I've owned a Craftsman 32cc Bushwacker model 989-795040 since it was new. 

The problem I've started seeing is that it will lose power under load. If I'm trying to use it in heavy grass, the engine will start to drag and sometimes almost cut off. 

Any ideas on what I can look at?

Also, this beast vibrates like crazy when running and rocks back and forth fairly aggressivly while idling sitting on the ground. Is this normal? Is there any way to smooth it out? Its acted this way since I purchased it.

Thanks for any help.


----------



## hankster (Jan 1, 1998)

That models was originally made by McCullough (no longer in business). Just a quick guess would be that it is starting to run a little lean, try opening the high end needle on the carb about 1/4 turn. Really no way to smooth them out... it's just the way they run. You could increase the idle speed a bit and that would help some.


----------



## ramathiam (Aug 25, 2005)

Thank you very much. I'll give it a shot.

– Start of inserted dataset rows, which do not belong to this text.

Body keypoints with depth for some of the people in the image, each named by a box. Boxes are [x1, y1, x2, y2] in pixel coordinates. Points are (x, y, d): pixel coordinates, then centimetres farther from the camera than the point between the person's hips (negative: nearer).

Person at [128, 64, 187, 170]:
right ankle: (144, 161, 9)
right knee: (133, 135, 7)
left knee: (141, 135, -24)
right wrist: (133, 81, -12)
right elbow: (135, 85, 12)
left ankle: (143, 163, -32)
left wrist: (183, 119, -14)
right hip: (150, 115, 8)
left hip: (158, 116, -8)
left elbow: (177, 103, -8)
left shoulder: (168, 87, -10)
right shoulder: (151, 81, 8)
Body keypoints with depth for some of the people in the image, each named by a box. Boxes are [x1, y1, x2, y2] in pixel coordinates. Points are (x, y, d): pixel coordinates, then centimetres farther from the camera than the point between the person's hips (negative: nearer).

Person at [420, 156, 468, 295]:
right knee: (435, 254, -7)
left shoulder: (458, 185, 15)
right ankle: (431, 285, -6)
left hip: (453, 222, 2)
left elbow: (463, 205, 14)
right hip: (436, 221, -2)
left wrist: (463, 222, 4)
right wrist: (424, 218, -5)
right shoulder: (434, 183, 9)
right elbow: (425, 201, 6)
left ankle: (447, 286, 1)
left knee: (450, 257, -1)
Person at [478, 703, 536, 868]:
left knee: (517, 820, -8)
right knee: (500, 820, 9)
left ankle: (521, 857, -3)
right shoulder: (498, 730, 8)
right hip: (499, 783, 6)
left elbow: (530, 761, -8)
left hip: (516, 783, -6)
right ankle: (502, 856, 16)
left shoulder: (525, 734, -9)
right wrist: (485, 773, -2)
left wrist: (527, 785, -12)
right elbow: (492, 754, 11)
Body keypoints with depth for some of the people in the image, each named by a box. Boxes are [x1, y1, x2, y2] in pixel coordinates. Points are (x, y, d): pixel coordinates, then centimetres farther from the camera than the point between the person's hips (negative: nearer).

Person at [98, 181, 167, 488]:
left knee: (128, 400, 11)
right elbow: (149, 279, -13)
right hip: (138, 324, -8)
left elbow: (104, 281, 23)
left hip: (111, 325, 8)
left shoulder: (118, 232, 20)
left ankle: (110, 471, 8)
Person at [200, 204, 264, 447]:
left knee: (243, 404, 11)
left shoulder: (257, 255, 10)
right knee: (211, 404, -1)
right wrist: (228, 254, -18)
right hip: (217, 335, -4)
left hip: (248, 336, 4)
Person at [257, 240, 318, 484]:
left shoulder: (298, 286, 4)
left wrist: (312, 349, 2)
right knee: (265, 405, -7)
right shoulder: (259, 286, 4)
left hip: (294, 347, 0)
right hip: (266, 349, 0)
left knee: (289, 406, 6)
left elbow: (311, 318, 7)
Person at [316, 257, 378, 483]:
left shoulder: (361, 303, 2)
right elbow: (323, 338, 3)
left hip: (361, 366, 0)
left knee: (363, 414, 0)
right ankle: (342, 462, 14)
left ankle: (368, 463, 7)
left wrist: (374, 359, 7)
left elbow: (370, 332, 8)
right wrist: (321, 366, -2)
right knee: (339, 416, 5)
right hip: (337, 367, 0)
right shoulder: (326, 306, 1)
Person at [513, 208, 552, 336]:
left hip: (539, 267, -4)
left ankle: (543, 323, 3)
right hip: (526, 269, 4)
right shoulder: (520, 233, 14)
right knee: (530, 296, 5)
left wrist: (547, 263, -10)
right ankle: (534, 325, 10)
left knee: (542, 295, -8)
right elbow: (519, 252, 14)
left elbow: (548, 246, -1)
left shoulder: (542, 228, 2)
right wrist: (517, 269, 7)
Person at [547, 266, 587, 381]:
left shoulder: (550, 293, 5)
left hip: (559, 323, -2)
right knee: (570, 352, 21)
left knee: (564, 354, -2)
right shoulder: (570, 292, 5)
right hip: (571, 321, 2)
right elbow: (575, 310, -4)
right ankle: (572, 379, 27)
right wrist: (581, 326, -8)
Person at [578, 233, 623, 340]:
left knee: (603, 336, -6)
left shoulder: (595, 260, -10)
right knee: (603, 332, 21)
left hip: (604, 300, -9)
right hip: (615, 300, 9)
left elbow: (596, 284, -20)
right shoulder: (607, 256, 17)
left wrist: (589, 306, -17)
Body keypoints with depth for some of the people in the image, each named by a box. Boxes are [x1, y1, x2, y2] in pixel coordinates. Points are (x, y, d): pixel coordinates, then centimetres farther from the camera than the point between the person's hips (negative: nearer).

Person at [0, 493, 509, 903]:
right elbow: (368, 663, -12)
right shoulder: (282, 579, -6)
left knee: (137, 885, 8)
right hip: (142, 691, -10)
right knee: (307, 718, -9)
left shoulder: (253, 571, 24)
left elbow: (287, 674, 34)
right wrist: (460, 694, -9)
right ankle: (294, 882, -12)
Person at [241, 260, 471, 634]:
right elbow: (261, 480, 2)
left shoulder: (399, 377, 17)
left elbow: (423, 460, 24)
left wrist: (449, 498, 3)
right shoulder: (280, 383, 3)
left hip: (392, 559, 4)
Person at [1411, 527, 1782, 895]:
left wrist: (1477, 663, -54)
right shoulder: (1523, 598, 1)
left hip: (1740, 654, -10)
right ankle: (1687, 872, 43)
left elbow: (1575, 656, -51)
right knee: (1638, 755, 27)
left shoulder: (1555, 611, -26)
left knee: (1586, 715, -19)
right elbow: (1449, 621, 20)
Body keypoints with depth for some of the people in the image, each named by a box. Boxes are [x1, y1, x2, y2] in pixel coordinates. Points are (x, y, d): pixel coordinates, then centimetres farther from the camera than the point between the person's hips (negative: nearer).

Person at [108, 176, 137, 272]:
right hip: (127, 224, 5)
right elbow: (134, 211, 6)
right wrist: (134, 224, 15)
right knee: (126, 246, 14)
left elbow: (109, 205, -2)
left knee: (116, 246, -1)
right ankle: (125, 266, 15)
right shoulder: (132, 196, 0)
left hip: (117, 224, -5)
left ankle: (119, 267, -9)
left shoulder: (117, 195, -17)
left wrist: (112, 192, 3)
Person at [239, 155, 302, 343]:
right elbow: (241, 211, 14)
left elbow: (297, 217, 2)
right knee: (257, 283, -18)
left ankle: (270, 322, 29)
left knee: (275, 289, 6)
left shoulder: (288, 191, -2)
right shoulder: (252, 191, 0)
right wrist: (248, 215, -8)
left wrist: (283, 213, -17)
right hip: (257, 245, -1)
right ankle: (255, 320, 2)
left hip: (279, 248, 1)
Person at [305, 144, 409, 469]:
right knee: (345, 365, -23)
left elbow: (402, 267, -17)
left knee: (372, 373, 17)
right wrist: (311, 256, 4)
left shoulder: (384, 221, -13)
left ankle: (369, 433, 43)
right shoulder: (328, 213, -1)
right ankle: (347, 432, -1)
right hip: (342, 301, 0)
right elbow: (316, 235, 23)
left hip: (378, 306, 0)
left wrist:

Do you know where I could get a copy of the manual for this trimmer? Sears lists it as unavailable.


----------



## hankster (Jan 1, 1998)

I really have no idea since McCullough is no longer in business but I believe it is the same model as the McCullough Eager Beaver. Not sure what you want to know about it that a manual may tell you but feel free to ask and maybe I can answer.


----------